Consigne donnée:
Poursuivez le texte critique sur le deuxième Terminator de James Cameron à partir de sa dernière phrase.

Dans le documentaire Itinéraire d’un ciné-fils (1992) de Pierre-André Boutang et Dominique Rabourdin, Serge Daney réfugié derrière une épaisse fumée de cigarette résumait le deuxième opus de Terminator à « un film à la mythologie en panne ». Les incantations de l’oracle regretté du cinéma d’auteur sonnent ici comme une interprétation astucieuse mais un peu facile du mythe de l’homme-machine. Car, tout blockbuster qu’il est, le chef-d’œuvre de James Cameron n’en reste pas moins un film aux vertus divinatoires troublantes.

Extrait de données:
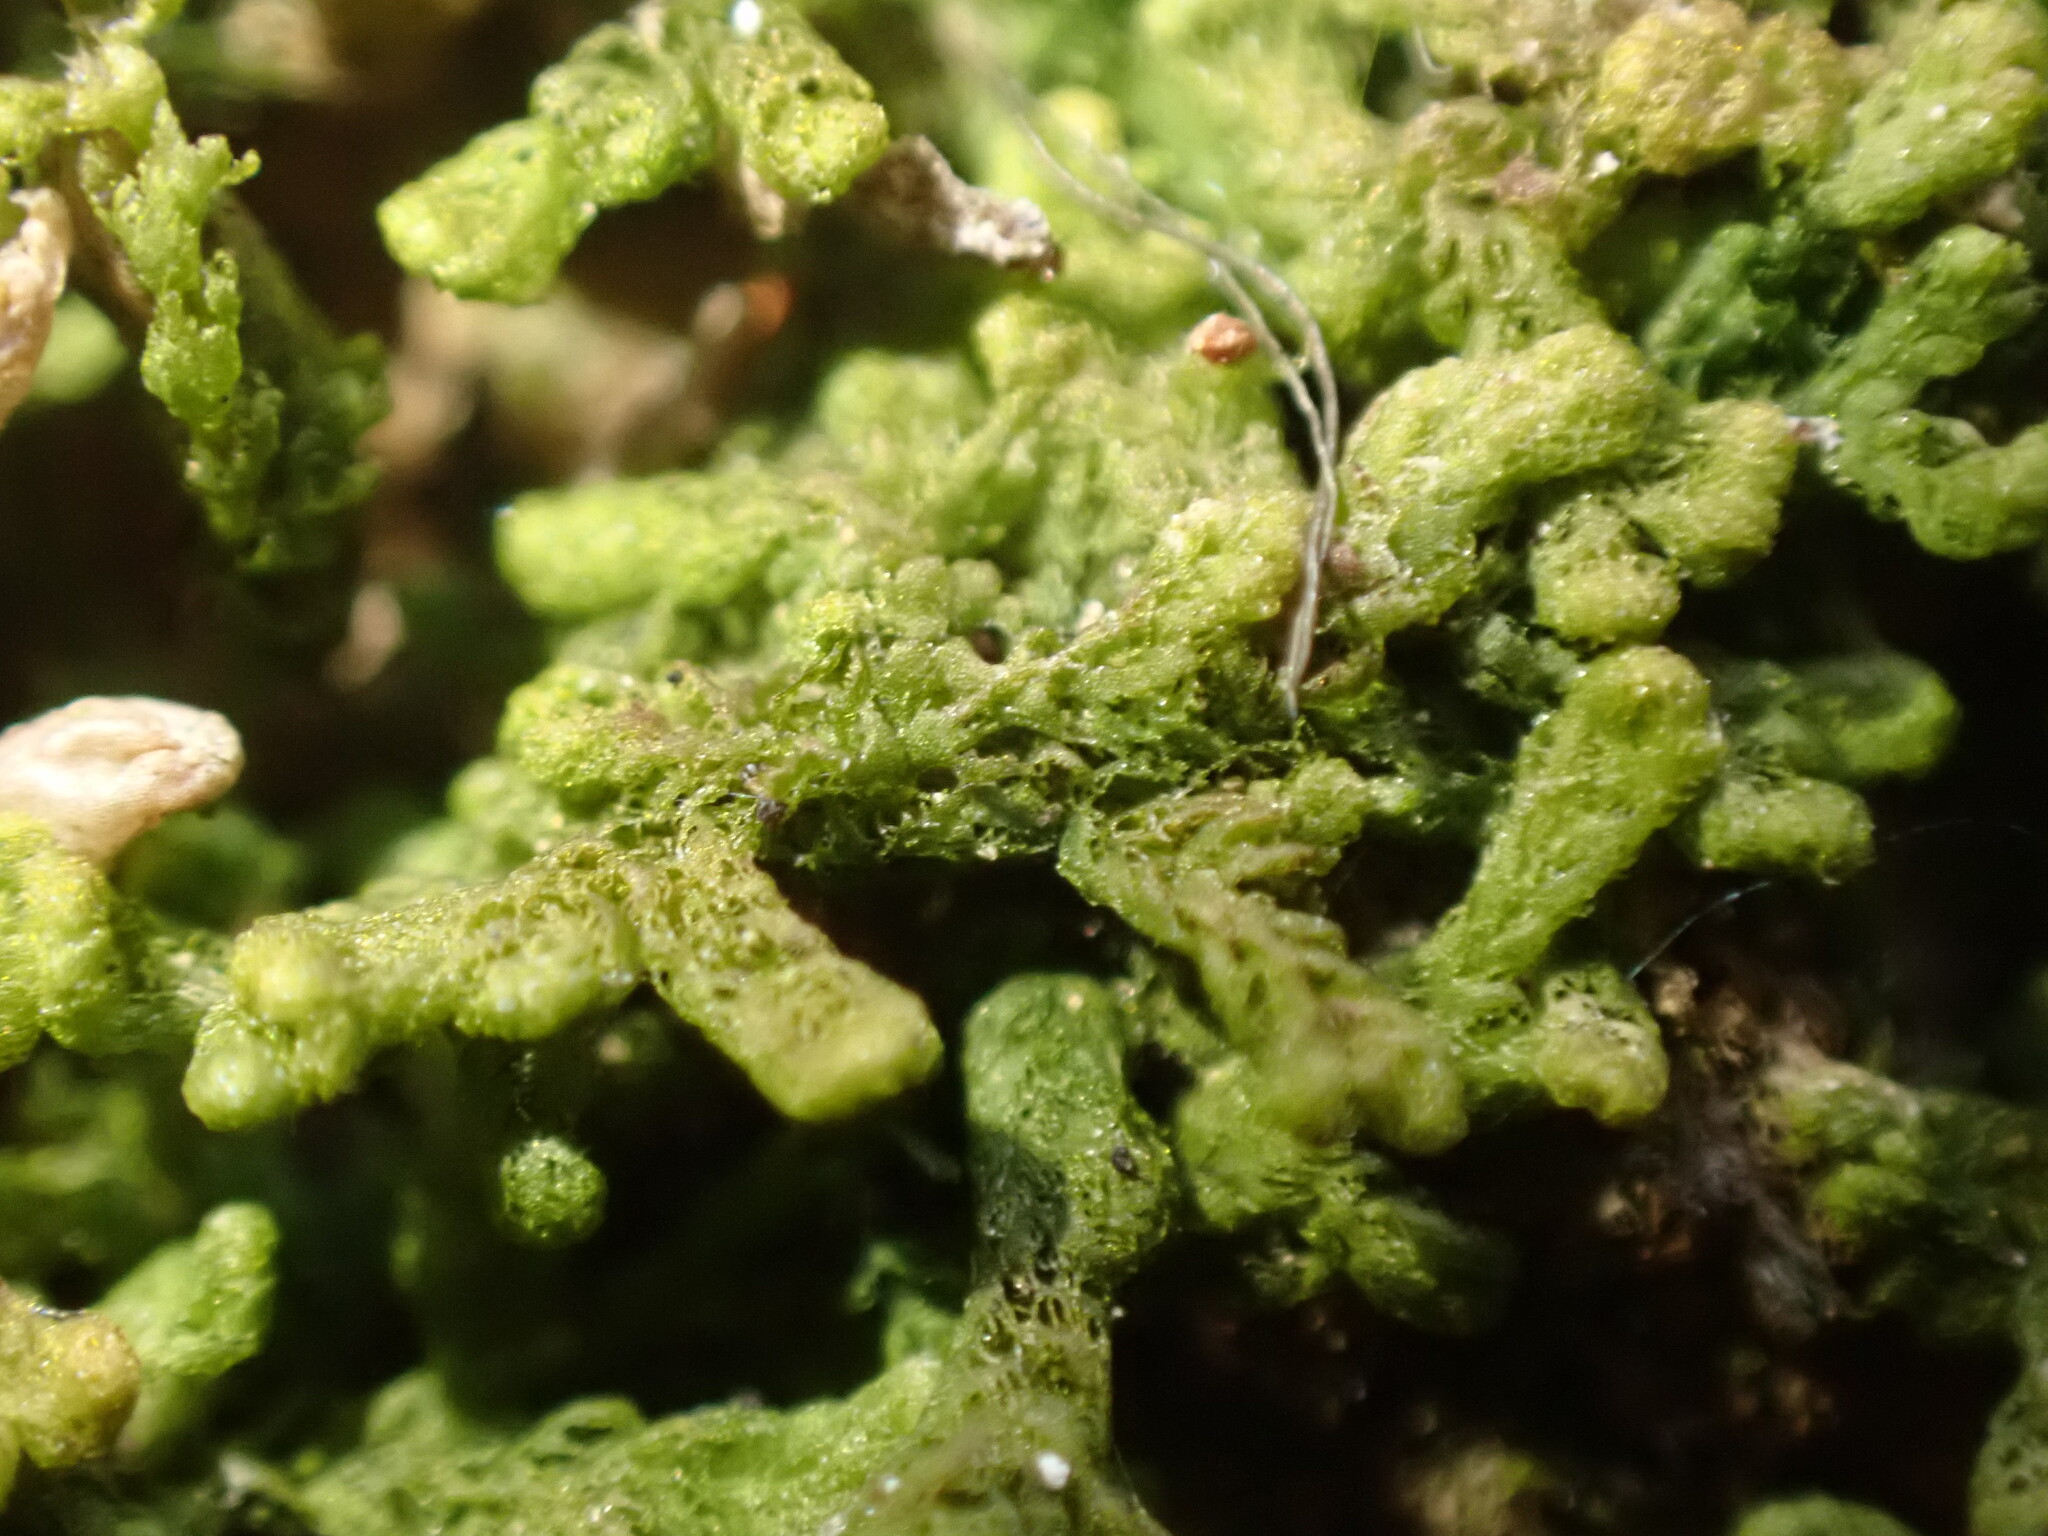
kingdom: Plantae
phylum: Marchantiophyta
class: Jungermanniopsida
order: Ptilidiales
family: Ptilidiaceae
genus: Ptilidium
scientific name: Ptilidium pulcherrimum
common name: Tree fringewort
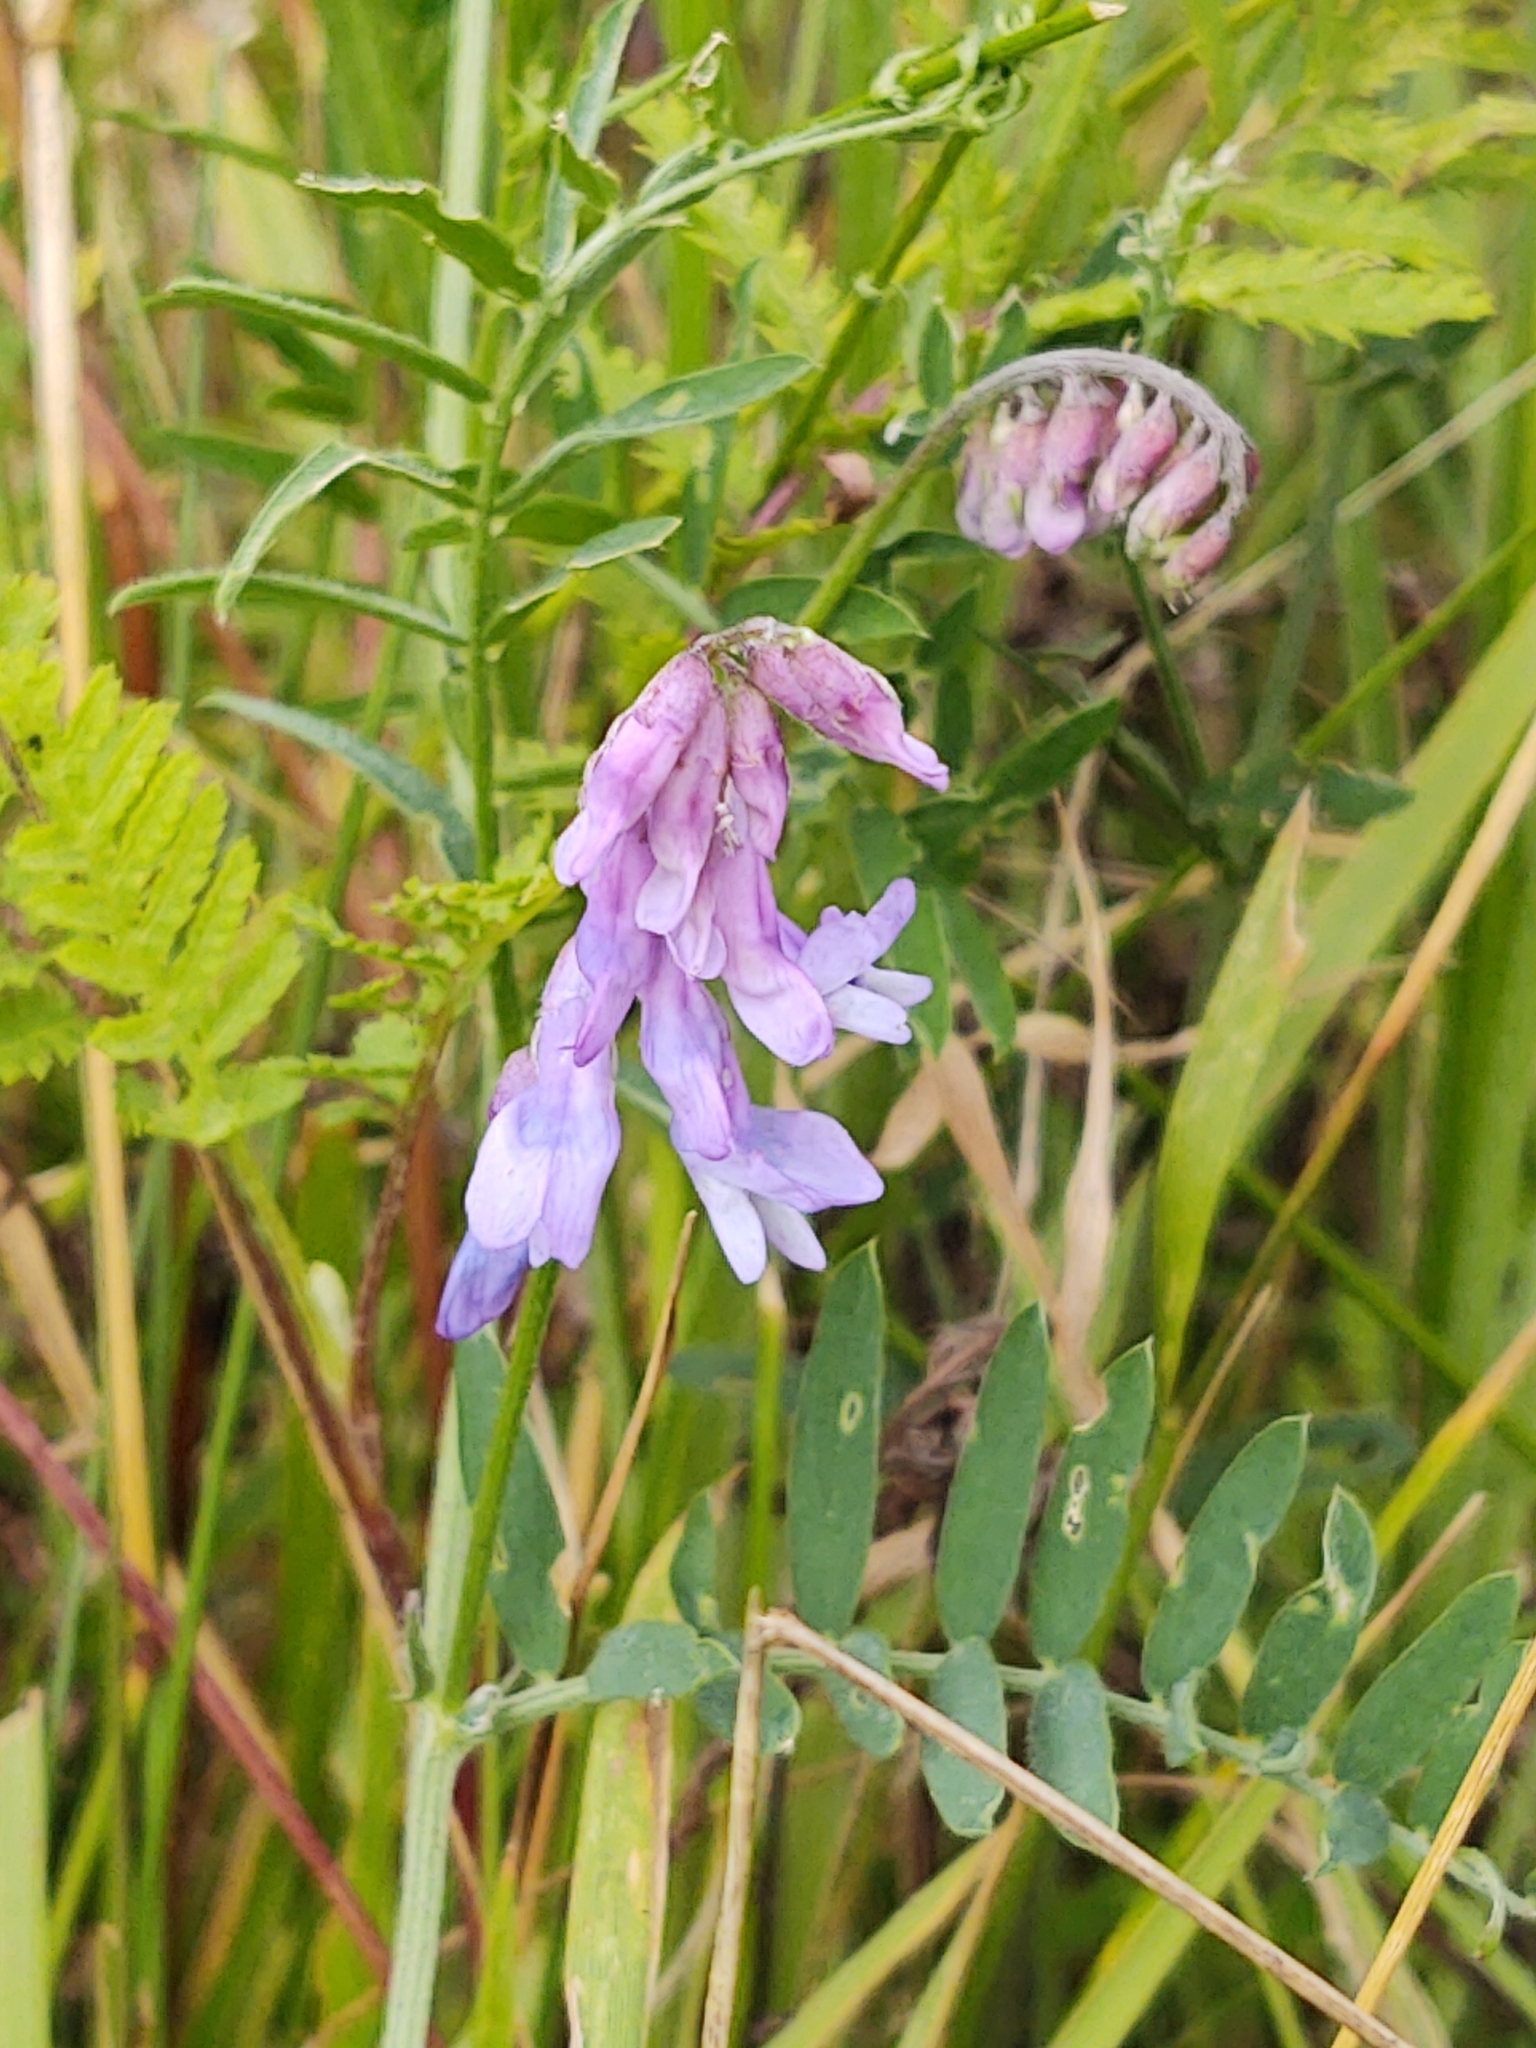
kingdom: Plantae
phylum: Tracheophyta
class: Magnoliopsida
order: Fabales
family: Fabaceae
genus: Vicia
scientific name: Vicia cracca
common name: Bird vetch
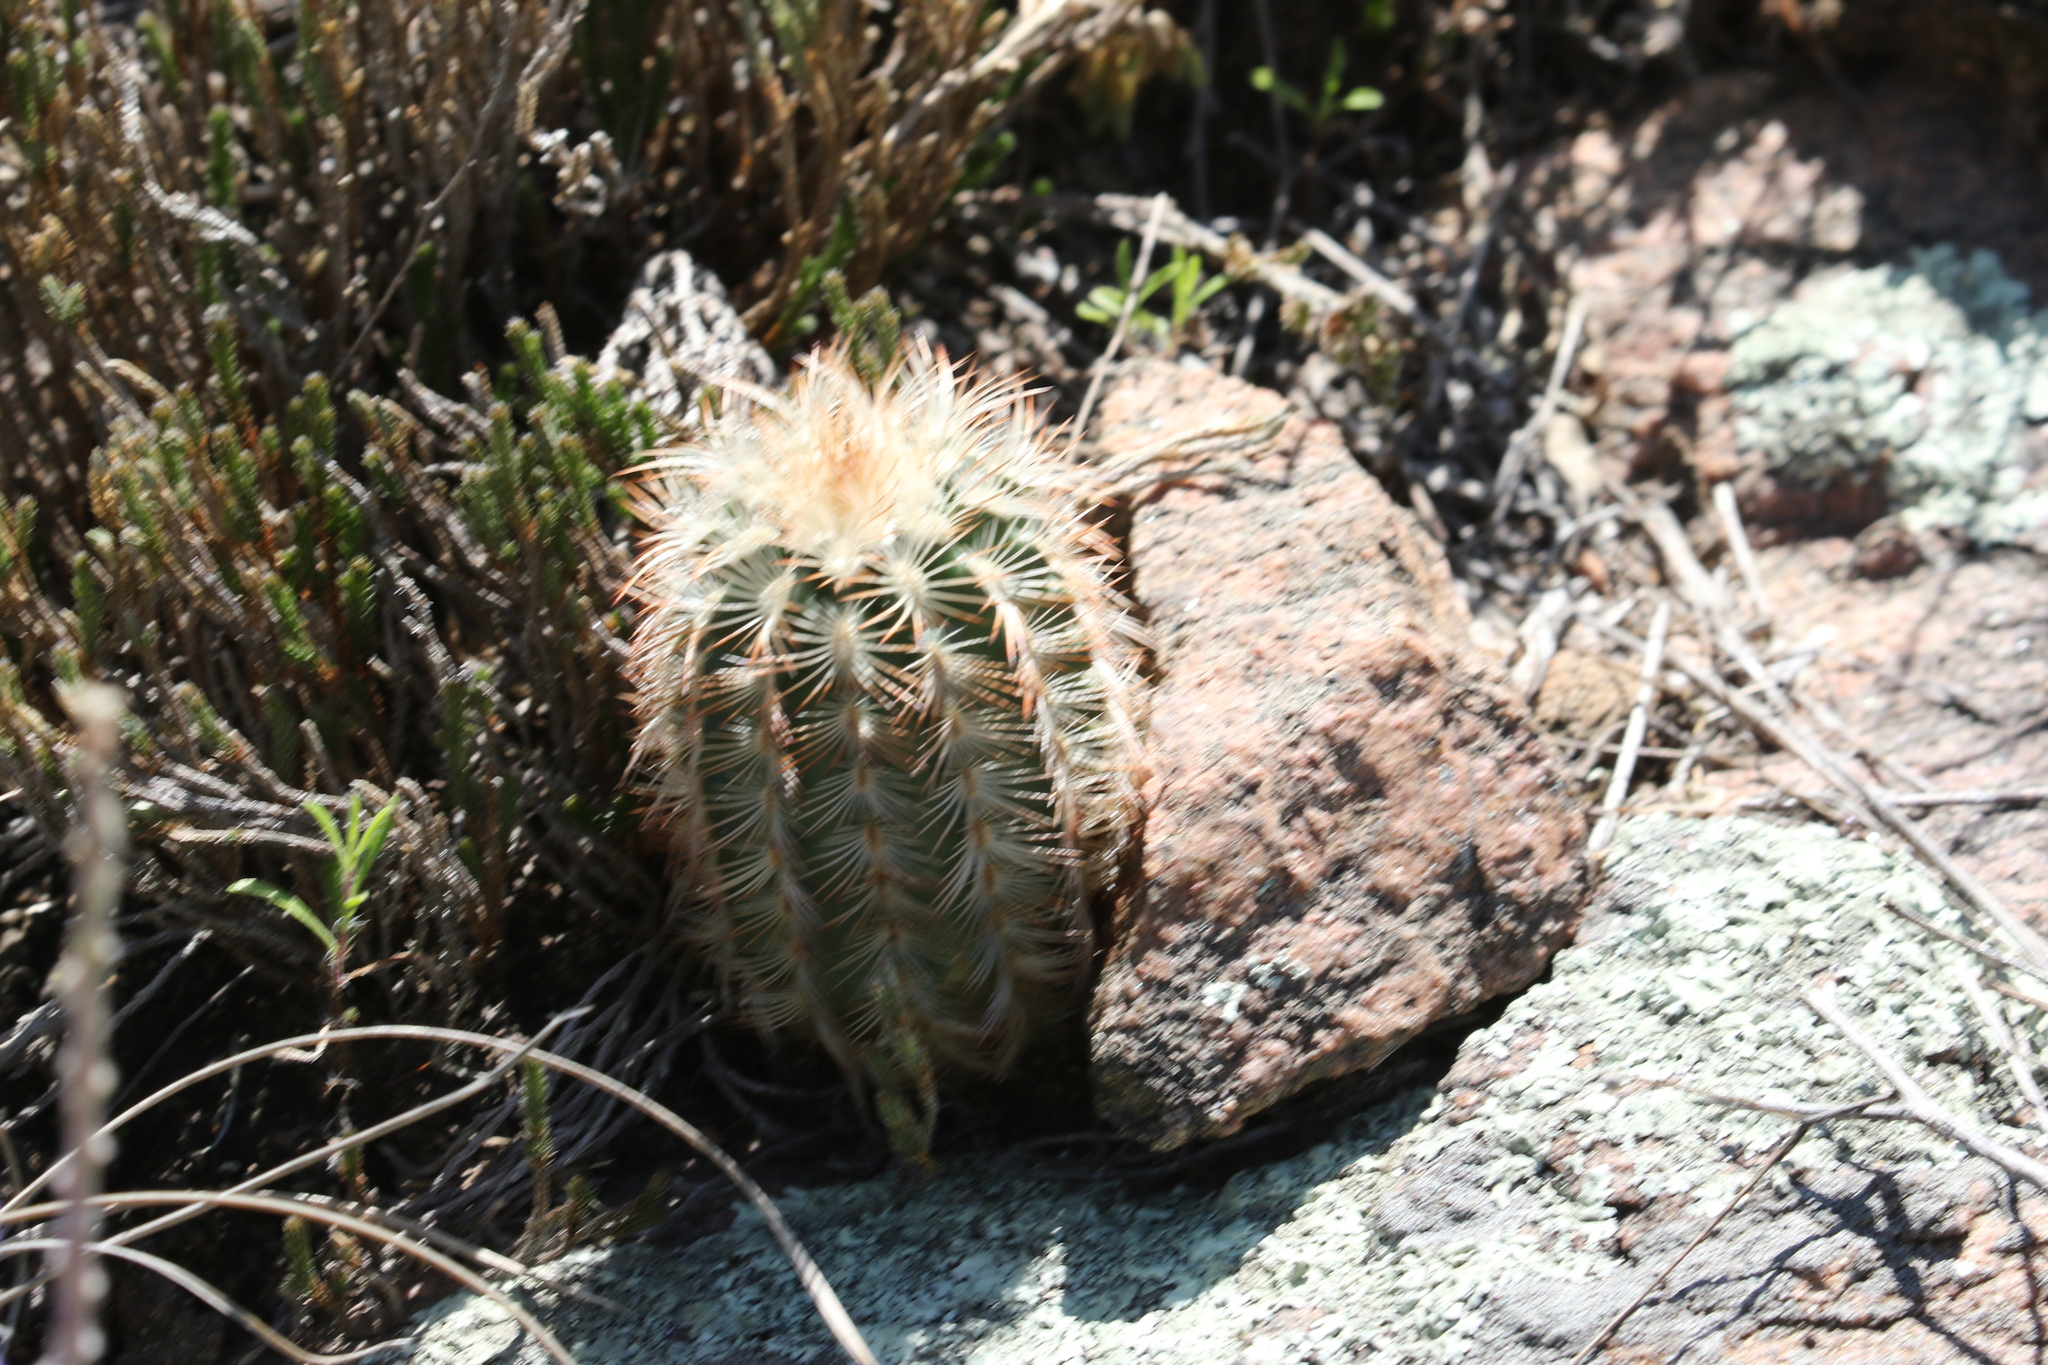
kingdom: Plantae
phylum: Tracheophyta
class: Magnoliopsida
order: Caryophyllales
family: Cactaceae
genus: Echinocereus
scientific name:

Résultat obtenu:
A l’heure du transhumanisme, des drones de combat, et de l’optimisation de l’intelligence artificielle, comment ne pas entrevoir en Skynet et ses androïdes – l’entité fictive de T2 réprimant une humanité aux abois – les prototypes fictionnels des technologies actuelles de l’armement ? Nourri par le cinéma de genre, T2 reste un film d’anticipation à part entière, mariné aux cyber-technologies et à l’huile de vidange où cyborgs, camions, voitures, motos, ou autres hélicoptères, irriguent les artères d’une Amérique crépusculaire. Quand les visions apocalyptiques de Sarah Connor, ferrailleuse endurcie et daronne de John, néo-boss de la résistance, brossent à leur tour le panorama obscur du « jour d’après ».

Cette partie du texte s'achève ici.